Eugenio Mena needlessly handled the ball to set up a free-kick that keeper Claudio Bravo then needlessly punched instead of catching. On the ensuing corner, Neymar flighted the ball in to the far post and Jara appeared to kick the ball into his own net, around the lurking David Luiz. David Luiz, who had never scored a goal for Brazil, was eager to claim it, but the replays suggested he was the beneficiary of an accident.
Neymar looked simply too hot to handle, running onto long outlets from Oscar, and perhaps had he a little more help from the still punchless Hulk and Fred, this game would have had a far different scoreline. Instead, Fred kept sailing his chances into the cheap seats -- and Hulk would prove to be at the center of a grave mistake for the hosts.
Off a simple throw-in from Marcelo, Hulk casually sidefooted the ball back, a routine play he has done thousands of times. But this time, the ball flew off and into the path of Alexis Sanchez, and he raced at Julio Cesar’s net, picked out the far corner, and slotted it home. The QPR keeper, on loan to Major League Soccer's Toronto FC, demonstrated why he is not wanted at the Premier League side on the play, diving far too late and looking clumsy to boot -- but credit Alexis for his fine placement.
Brazil’s attackers responded well, with Neymar at the center of everything. First he picked out Fred, only to see his partner badly scuff his take; then Dani Alves forced Bravo into a stop with a dipping shot from long-range. But Brazil’s defense looked comedic, with Luis Gustavo nearly coughing up another goal at the death of the half, allowing Alexis to run on again, slip in Charles Aranguiz and if not for a yeoman black by David Luiz, Brazil would have been in real trouble.
The second half was a very different story. Chile, building off their near-chance at the death of the first, slowly began to take the game over. They slowed it down, fouling tactically, and in so doing, largely removed Neymar from the game. It wasn’t until late in the half that Bravo was forced into making saves, and when the full-time whistle went, Chile were firmly on the front foot.
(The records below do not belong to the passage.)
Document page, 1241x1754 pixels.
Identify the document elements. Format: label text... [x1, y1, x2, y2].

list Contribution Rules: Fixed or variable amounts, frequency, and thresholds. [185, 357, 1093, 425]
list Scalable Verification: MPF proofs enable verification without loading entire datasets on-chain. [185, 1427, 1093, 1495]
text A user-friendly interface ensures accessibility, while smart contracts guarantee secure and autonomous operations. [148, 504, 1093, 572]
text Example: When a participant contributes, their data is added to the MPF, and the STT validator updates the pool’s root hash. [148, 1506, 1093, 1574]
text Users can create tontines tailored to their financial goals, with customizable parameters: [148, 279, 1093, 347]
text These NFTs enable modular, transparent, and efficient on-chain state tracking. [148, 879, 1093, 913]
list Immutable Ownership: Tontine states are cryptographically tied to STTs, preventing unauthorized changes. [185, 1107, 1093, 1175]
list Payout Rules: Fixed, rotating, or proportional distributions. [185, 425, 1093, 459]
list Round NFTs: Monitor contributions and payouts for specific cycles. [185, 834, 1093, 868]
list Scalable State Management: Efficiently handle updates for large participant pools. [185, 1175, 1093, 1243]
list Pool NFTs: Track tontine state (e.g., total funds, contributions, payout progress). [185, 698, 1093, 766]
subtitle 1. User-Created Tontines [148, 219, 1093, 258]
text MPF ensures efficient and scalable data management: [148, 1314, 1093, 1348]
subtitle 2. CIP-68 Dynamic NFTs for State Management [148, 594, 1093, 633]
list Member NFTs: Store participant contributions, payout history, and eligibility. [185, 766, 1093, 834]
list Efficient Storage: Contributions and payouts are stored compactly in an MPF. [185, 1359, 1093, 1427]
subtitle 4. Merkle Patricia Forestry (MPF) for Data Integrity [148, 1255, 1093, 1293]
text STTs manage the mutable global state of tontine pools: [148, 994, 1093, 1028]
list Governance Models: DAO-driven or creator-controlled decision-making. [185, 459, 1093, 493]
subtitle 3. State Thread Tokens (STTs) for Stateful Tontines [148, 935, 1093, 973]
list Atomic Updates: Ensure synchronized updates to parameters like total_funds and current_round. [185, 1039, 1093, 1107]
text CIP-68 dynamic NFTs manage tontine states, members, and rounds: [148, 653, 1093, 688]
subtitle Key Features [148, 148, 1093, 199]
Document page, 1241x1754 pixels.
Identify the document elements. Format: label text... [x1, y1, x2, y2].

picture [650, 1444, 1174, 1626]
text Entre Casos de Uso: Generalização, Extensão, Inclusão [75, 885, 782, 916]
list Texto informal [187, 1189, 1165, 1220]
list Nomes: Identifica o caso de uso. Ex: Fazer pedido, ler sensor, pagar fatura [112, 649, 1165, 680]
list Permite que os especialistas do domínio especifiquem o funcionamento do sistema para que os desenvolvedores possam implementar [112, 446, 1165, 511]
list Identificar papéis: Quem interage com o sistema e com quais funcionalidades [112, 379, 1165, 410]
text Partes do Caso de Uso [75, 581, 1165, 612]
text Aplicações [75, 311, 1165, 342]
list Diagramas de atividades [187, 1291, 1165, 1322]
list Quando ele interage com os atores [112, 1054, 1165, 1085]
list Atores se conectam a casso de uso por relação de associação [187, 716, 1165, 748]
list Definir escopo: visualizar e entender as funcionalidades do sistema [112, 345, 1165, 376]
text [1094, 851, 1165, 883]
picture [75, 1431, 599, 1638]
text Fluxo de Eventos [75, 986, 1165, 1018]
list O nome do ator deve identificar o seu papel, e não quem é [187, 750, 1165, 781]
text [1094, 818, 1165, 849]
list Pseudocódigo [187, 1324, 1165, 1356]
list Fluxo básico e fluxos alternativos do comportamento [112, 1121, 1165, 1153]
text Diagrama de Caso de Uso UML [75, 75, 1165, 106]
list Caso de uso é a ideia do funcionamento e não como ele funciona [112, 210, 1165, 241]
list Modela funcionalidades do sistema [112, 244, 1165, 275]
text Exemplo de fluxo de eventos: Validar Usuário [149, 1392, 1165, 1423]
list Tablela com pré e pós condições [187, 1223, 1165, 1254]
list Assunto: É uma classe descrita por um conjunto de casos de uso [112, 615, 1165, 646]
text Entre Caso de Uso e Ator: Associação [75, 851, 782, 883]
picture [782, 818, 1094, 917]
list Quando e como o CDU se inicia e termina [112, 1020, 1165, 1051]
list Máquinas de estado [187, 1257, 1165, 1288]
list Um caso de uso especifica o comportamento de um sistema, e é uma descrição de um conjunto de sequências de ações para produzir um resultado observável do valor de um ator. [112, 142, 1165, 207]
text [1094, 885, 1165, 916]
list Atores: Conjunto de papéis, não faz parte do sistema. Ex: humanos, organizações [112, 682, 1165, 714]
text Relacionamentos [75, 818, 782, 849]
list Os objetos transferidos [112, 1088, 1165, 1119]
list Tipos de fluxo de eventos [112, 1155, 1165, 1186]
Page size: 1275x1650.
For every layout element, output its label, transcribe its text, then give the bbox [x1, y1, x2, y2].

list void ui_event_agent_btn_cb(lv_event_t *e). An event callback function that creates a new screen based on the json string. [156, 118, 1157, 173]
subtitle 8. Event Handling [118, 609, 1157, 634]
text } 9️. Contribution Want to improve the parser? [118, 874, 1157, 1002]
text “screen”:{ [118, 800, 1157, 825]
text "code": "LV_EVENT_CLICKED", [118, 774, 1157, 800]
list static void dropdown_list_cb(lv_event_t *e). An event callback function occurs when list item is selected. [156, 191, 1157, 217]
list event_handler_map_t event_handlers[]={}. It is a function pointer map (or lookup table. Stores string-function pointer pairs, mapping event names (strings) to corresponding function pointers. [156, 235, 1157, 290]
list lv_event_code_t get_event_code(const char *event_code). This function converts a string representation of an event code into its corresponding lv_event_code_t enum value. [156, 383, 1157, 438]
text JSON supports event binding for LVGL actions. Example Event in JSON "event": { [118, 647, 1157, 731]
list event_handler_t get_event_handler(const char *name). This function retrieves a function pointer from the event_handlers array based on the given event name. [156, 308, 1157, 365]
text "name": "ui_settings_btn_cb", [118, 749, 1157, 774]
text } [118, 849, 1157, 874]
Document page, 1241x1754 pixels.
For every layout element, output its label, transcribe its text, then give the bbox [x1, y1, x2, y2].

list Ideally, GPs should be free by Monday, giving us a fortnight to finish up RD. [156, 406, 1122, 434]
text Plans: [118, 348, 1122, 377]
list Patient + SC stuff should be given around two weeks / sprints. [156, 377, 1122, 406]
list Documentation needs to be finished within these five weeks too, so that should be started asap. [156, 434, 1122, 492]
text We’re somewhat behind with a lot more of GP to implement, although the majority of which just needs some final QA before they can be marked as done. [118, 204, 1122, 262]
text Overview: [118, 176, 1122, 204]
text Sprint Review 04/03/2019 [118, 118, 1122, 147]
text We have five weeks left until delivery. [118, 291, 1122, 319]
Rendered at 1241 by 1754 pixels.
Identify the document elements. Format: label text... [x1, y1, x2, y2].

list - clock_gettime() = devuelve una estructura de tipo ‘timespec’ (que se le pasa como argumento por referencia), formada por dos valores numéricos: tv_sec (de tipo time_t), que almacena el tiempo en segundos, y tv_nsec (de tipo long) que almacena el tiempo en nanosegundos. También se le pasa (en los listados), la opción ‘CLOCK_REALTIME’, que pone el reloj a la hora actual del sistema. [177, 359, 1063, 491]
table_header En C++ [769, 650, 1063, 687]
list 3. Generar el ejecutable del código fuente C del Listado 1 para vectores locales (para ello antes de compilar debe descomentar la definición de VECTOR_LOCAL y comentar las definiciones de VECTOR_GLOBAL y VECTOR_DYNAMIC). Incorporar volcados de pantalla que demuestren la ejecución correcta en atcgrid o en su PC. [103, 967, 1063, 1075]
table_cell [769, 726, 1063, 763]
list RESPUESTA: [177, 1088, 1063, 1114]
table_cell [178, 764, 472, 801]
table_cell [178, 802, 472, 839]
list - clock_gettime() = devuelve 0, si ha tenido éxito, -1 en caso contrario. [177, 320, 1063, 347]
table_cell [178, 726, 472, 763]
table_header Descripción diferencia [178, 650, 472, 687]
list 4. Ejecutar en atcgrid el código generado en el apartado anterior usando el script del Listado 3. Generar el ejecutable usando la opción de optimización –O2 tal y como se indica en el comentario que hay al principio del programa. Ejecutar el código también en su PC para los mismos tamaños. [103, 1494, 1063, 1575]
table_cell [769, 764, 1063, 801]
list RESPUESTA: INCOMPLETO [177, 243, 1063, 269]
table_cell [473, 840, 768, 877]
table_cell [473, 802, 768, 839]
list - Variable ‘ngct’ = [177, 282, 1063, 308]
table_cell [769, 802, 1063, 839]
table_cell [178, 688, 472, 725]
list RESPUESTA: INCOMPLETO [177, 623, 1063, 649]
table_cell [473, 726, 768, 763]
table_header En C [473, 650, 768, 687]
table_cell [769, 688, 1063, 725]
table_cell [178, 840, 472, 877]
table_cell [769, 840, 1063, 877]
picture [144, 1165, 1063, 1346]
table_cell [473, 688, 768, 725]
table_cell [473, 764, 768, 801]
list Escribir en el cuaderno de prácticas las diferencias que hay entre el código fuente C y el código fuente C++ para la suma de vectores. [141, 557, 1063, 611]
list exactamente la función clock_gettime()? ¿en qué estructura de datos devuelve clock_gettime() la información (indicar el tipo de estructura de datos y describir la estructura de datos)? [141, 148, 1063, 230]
The major talking point came just shy of the hour mark, when Hulk thought he had earned redemption, slamming home a goal off a beauty of a cross by Oscar. He had not. Howard Webb made a brave call, waving off the goal for handball -- and replays suggested he was quite right to do so. Hulk appeared to collect the cross with his shoulder, but then used his arm to push the ball onto his right foot.
The call had the crowd seething, but there was no arguing -- and so "Big Phil" Scolari went to his bench, throwing on Manchester City washout Jo for Fred, to boos from the crowd.
Chile added to the nerves, with Aranguiz uncorking a clean strike that Cesar did very well to bat away on the hour. It was the best stop of the game, but also a sign of how fragile Brazil’s back four truly are. Vidal and Gutierrez slotted the ball right through them with Alexis to set up the chance, and they were unlucky not to see that ruffle the net.
Extra-time was a similar slog, with Brazil looking utterly devoid of ideas against a stout Chilean defense. As the crowd jeered and whistled you felt that the entire nation was on a knife’s edge. Then when Mauricio Pinilla hit the crossbar in the 119th minute, an entire continent gasped.
The shootout saw a far more assured Cesar. He stopped Pinilla and Alexis, admittedly on weak attempts. But it wasn’t until Jara hit the post that they could breathe easy. Brazil’s road gets no easier.
"I gave an interview four years ago and I cried (when Holland eliminated Brazil)," Julio Cesar told Sportv. "I was very sad but now I am crying because I am happy. Only God and my family know what I went through and I still do. I hope to give more interviews like this, this is my dream."
On the evidence, few teams will be scared of them from hereon out.